* Problem to work on
Lines below that include the word "income" should each be copied.

* Given information
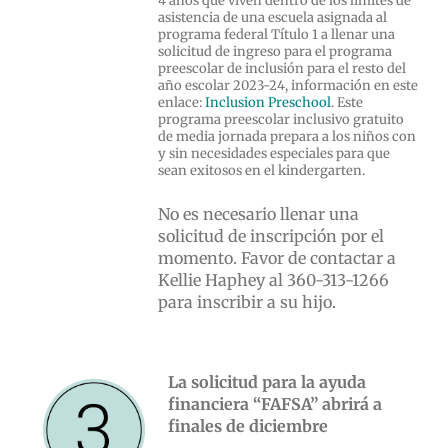
4 años que viven dentro de los límites de
asistencia de una escuela asignada al
programa federal Título 1 a llenar una
solicitud de ingreso para el programa
preescolar de inclusión para el resto del
año escolar 2023-24, información en este
enlace:
Inclusion Preschool
. Este
programa preescolar inclusivo gratuito
de media jornada prepara a los niños con
y sin necesidades especiales para que
sean exitosos en el kindergarten.
No es necesario llenar una
solicitud de inscripción por el
momento. Favor de contactar a
Kellie Haphey al 360-313-1266
para inscribir a su hijo.
La solicitud para la ayuda
financiera “FAFSA” abrirá a
finales de diciembre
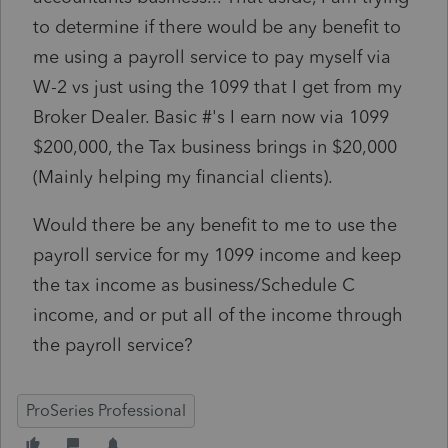
to determine if there would be any benefit to
me using a payroll service to pay myself via
W-2 vs just using the 1099 that I get from my
Broker Dealer. Basic #'s I earn now via 1099
$200,000, the Tax business brings in $20,000
(Mainly helping my financial clients).
Would there be any benefit to me to use the
payroll service for my 1099 income and keep
the tax income as business/Schedule C
income, and or put all of the income through
the payroll service?
ProSeries Professional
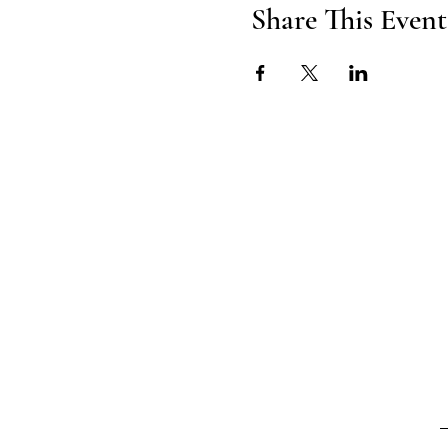
Share This Event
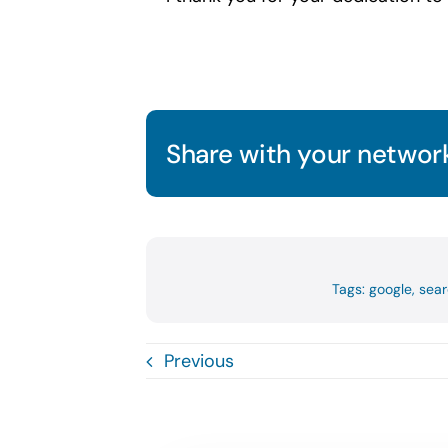
Share with your network
Tags:
google
,
sear
Previous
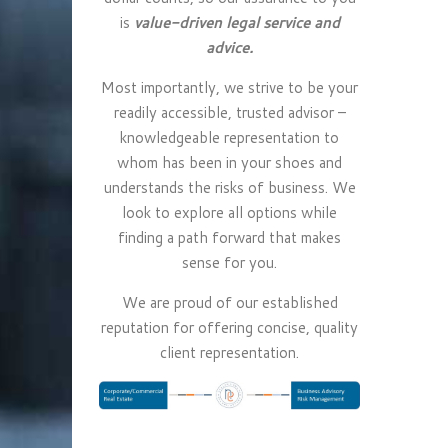
is
value-driven legal service and
advice.
Most importantly, we strive to be your
readily accessible, trusted advisor –
knowledgeable representation to
whom has been in your shoes and
understands the risks of business. We
look to explore all options while
finding a path forward that makes
sense for you.
We are proud of our established
reputation for offering concise, quality
client representation.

* Task response
payroll service for my 1099 income and keep
the tax income as business/Schedule C
income, and or put all of the income through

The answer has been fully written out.